Question

If \(p^2+q^2-29=2pq-20=52-2pq\) , then the difference between the maximum and minimum possible value of \((p^3-q^3 ) \)is

• A. 486
• B. 378
• C. 243
• D. 189

Answer 1

The Correct Option is B

Given:
\( 2pq - 20 = 52 - 2pq \) 

\( \Rightarrow 2pq + 2pq = 52 + 20 \)
\( \Rightarrow 4pq = 72 \)
\( \Rightarrow pq = 18 \)     ...... (1)

Now consider:

\( p^2 + q^2 - 29 = 2pq - 20 \)
\( \Rightarrow p^2 + q^2 - 2pq = 9 \)
\( \Rightarrow (p - q)^2 = 9 \)
\( \Rightarrow p - q = \pm 3 \)

From (1): \( pq = 18 \)

Again, using the same identity:
\( p^2 + q^2 = 2pq + 9 \)
\( \Rightarrow p^2 + q^2 = 2(18) + 9 = 36 + 9 = 45 \)

Now, using the identity:
\( p^3 - q^3 = (p - q)(p^2 + pq + q^2) \)

From above:
\( p^2 + q^2 = 45 \), and \( pq = 18 \)
So,
\( p^2 + pq + q^2 = 45 + 18 = 63 \)

Case 1: \( p - q = 3 \)

\( p^3 - q^3 = 3 \cdot 63 = 189 \)

Case 2: \( p - q = -3 \)

\( p^3 - q^3 = (-3) \cdot 63 = -189 \)

Difference between the two values:

\( 189 - (-189) = 189 + 189 = \mathbf{378} \)

Final Answer: (B) 378

#### GIVEN ENTRIES
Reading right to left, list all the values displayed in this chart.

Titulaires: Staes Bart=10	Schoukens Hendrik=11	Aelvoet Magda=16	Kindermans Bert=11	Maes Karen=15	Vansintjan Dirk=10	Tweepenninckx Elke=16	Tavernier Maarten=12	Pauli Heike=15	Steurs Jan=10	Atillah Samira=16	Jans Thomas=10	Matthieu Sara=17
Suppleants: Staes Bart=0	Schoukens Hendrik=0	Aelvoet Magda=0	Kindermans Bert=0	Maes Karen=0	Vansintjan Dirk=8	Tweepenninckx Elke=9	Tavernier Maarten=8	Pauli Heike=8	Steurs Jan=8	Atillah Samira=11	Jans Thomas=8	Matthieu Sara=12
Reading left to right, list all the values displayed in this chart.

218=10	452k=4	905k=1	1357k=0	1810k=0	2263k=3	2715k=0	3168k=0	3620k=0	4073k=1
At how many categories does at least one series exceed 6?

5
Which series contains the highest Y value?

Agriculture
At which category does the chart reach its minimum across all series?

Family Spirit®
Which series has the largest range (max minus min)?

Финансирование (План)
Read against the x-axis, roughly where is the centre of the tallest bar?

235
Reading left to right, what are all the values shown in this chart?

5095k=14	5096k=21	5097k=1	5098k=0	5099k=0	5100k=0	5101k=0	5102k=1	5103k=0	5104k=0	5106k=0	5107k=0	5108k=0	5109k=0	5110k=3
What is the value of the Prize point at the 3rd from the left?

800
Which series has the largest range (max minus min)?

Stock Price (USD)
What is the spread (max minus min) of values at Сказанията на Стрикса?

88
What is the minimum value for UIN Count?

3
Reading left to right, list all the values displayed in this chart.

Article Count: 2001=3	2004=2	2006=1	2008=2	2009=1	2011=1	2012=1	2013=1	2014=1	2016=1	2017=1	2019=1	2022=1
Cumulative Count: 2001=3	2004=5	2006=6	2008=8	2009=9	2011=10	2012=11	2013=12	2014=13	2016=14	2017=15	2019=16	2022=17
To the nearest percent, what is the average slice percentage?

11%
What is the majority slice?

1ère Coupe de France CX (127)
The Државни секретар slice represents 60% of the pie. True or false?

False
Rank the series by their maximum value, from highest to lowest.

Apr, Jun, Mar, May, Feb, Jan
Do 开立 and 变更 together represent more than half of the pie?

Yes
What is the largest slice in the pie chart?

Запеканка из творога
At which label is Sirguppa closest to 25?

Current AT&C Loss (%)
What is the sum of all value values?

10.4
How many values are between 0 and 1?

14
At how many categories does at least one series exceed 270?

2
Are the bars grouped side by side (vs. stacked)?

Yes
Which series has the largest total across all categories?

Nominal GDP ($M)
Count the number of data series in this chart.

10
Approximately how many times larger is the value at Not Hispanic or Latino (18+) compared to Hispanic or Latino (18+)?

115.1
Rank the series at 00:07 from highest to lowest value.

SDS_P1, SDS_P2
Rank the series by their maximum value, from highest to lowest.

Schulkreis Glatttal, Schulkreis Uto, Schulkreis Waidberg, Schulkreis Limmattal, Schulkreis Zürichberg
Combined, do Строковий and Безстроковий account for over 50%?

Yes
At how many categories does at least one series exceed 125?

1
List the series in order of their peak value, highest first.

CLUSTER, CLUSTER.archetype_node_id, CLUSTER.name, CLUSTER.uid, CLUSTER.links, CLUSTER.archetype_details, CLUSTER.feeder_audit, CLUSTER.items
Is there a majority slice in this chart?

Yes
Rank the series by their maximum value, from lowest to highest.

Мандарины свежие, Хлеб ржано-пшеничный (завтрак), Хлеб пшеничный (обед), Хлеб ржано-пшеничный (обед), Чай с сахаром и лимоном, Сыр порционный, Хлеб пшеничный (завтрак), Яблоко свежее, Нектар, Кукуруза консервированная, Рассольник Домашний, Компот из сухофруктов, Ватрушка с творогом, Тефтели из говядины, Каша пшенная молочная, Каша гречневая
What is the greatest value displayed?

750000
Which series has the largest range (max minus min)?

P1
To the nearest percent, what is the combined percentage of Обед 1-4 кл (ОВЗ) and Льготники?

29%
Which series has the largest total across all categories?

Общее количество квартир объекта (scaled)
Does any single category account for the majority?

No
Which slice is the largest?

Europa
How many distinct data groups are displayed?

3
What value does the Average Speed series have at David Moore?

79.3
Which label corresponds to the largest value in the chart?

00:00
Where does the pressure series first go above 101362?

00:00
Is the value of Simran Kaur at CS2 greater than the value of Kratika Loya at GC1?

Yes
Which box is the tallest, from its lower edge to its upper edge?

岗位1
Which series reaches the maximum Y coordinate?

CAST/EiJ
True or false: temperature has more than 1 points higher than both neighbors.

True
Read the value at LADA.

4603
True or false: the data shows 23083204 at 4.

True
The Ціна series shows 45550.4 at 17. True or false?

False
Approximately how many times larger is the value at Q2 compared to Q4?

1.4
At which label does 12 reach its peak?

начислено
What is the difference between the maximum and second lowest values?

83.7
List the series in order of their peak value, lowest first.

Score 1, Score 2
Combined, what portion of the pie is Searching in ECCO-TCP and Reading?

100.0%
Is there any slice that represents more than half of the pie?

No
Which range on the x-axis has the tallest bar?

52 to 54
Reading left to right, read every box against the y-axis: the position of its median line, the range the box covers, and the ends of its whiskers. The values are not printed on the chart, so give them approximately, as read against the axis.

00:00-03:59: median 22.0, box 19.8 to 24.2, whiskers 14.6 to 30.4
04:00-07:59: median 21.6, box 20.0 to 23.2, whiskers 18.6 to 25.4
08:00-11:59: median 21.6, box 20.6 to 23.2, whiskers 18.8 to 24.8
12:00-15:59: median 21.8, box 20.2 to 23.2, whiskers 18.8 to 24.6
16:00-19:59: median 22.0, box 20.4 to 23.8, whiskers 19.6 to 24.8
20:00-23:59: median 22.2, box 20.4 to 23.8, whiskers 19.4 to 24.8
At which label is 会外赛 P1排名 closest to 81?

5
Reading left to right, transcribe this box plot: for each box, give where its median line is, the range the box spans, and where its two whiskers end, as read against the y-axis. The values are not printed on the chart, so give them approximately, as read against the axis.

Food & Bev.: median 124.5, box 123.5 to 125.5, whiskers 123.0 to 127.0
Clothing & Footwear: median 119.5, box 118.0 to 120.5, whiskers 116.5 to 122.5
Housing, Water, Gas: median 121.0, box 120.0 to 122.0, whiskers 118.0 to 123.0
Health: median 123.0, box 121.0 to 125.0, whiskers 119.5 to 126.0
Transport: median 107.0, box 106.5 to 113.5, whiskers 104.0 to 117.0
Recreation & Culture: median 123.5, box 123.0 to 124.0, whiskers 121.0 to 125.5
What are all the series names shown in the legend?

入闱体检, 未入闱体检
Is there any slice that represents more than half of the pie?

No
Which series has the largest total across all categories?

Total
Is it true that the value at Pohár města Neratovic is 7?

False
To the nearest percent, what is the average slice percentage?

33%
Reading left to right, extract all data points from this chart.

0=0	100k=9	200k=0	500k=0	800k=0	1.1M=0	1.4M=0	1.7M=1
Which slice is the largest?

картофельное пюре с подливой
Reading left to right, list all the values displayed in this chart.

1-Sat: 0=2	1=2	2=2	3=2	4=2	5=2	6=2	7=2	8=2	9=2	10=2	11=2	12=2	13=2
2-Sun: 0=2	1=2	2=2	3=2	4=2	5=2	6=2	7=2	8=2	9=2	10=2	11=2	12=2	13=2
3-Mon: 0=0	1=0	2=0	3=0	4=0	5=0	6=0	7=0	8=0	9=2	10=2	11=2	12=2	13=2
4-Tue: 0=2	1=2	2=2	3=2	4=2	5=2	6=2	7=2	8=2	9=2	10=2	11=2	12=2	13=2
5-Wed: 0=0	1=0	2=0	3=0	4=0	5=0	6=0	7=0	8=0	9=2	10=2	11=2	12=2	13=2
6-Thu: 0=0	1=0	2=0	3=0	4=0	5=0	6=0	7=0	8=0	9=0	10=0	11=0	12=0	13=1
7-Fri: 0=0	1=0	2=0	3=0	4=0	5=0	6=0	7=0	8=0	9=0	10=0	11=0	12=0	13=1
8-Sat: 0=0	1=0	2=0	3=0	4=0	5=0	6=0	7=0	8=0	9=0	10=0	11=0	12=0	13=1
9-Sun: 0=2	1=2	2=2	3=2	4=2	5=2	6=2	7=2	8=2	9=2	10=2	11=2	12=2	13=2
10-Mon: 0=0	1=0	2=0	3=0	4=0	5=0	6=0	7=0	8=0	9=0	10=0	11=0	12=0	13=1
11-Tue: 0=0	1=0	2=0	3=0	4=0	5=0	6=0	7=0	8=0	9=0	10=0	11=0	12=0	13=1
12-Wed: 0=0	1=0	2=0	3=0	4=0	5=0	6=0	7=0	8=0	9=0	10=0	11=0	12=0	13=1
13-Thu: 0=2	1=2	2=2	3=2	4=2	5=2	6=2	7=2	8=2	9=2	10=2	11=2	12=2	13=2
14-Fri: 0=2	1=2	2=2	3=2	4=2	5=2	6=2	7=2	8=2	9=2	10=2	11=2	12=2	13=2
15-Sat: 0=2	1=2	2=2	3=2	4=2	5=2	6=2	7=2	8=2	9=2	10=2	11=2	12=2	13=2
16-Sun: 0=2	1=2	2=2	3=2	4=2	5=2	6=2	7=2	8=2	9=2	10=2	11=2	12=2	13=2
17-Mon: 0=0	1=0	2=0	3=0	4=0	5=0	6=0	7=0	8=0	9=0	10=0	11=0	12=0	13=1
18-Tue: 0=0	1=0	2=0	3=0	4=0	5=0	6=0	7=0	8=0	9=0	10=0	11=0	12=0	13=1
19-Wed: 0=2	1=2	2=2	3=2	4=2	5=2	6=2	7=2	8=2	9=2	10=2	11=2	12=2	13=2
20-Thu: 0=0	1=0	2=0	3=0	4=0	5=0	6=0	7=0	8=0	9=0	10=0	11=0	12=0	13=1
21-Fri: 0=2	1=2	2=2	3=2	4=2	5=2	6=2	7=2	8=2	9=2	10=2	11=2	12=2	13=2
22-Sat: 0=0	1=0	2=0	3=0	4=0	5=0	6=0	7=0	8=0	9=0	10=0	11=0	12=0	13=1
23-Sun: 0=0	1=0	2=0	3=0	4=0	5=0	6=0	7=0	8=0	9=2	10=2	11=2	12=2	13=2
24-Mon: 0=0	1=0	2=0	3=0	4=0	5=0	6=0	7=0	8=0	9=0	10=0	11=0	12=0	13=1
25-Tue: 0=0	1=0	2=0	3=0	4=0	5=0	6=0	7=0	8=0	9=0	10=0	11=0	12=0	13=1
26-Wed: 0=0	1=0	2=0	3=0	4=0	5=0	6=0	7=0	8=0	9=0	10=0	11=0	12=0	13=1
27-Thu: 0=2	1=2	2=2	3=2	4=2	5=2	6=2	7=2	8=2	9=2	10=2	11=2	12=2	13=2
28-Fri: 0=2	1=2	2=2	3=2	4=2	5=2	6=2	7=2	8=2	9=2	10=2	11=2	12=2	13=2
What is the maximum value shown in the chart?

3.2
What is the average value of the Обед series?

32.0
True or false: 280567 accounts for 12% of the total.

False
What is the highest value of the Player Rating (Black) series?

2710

#### EXERCISE PROMPT
Reproduce, character for character, the part of the algebra problem and its solution that opens with the words "The Correct Option" and closes with "pq = 18 \)     ...... (1)".

#### WRITTEN RESPONSE
The Correct Option is B

Given:
\( 2pq - 20 = 52 - 2pq \) 

\( \Rightarrow 2pq + 2pq = 52 + 20 \)
\( \Rightarrow 4pq = 72 \)
\( \Rightarrow pq = 18 \)     ...... (1)